Arab journalists wear their Arabness on their sleeves and what is true of the individual reporters is equally true of their news organizations. Al Jazeera calls itself an "Arab media service with a global orientation" and rival Al Arabiya declares itself to be an "Arabic station, from the Arabs to the Arabs, delivering content that is relevant to the Arabs."

That commitment to the people and the region has a direct impact on how Arab journalists approach their job. They see themselves as defenders of the Arab world and the Arab people; that breeds a crusading mentality in which commitment takes the place of detachment and passion replaces dispassion.

You call newsgatherers "border guards" of a new Arab community – one that transcends the arbitrary boundaries imposed on the Mideast by colonial and occupying powers. What does that community look like? What does it expect from its journalists?  Are they accomplishing the mission?

It is a new sense of identity in which the short-term goals of the region's three powerful political movements – pan-Arab nationalism, nation-state nationalism and Islamism – converge to take on the region's autocrats, to drive out foreign forces, to bolster human rights and to challenge Israel.

It is a new Arab consciousness that has been fueled by a sense of shared anger and humiliation, as viewed through the prism of Arab satellite television. It is an Arab version of what nationalism scholar Benedict Anderson called "the Imagined Community" that links a people. Arab journalists are at the forefront of this emerging identity. In many ways, they are its authors and certainly its defenders. It is a role in which they are extremely effective, as witnessed by events of recent weeks.

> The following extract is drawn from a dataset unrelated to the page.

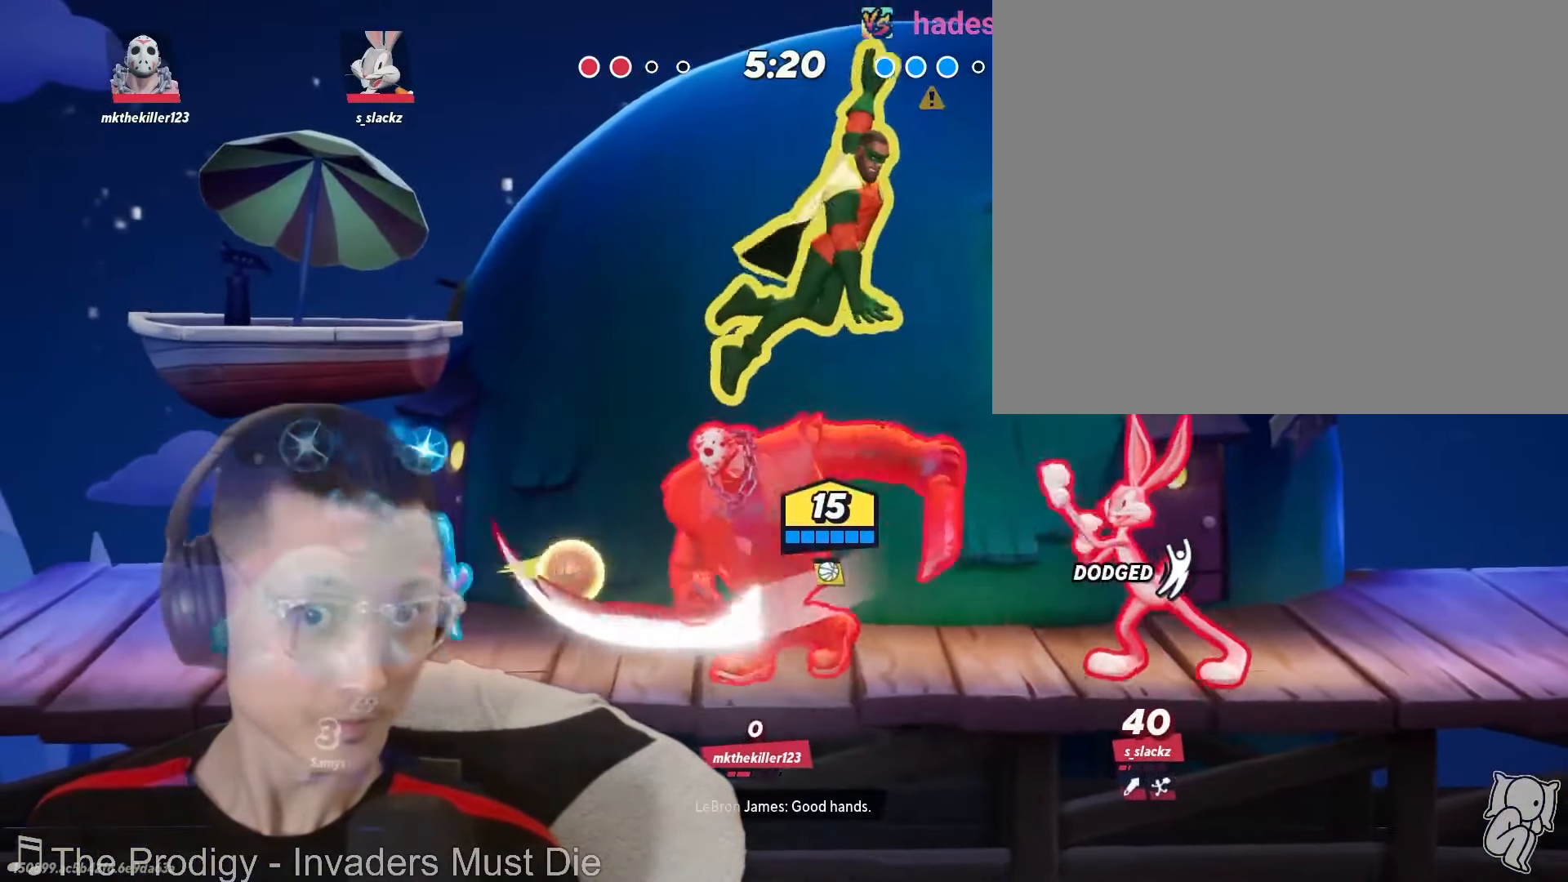
{"dt_ms": 500, "buttons": [], "left_stick": "center", "right_stick": "center", "events": [[167, "left_stick", "left"], [267, "left_stick", "center"]]}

We've seen how some Arab governments respond to this newly energized media: Mubarak shut down the Internet and pulled the plug on Al-Jazeera last week; hours later the network was back on the air. Tunisia's president left office without a fight. Yet Saudi Arabia is unmoved. Is it too soon to conclude that the new Arab journalists can help bring about real change?

Ben Ali resigned. He would not have done so without the kind of coverage that galvanized the opposition. Egypt is in turmoil; that was a direct result of Tunisian coverage. This is concrete evidence of the impact of Arab media on change. Will it continue to spread? Who knows. Can media alone create change? Absolutely not. But it can act as a catalyst, as we are seeing today.

For local and regional journalists in the Arab world, newsgathering remains a low-paying and dangerous pursuit. Tell us more about the challenges these journalists face: How do they acquire the skills they need to practice their craft? What keeps them resilient? What gives them hope?

The average Arab journalist makes a few hundred dollars a month. He – and most are men – is poorly educated and is likely to have had no journalistic training before joining a news organization. Journalists are constantly harassed, threatened, beaten and, too often, killed. They face pressures from the government, from extremist groups and from their own bosses [because] so many news organizations are owned by governments, political parties or politically connected businessmen. To be sure, some are cynical, corrupt or burnt out. But many are energized by the possibility of change, by the fact that they do have the potential to change things for their people.

Journalistically, I am a child of Watergate. When I went to journalism school, we all wanted to be Woodward or Bernstein and bring down a president. I see that among Arab journalists today. Even those in highly constrained, government-owned news organizations see what their colleagues at Al Jazeera and newspapers like Egypt's Al Masri Al Youm are doing and they want to do the same.

They are also hungry for training. They recognize that their lack of professionalism is their Achilles heel and they anxiously grab any opportunity to bolster their skills, often funded by USAID and EEC governments.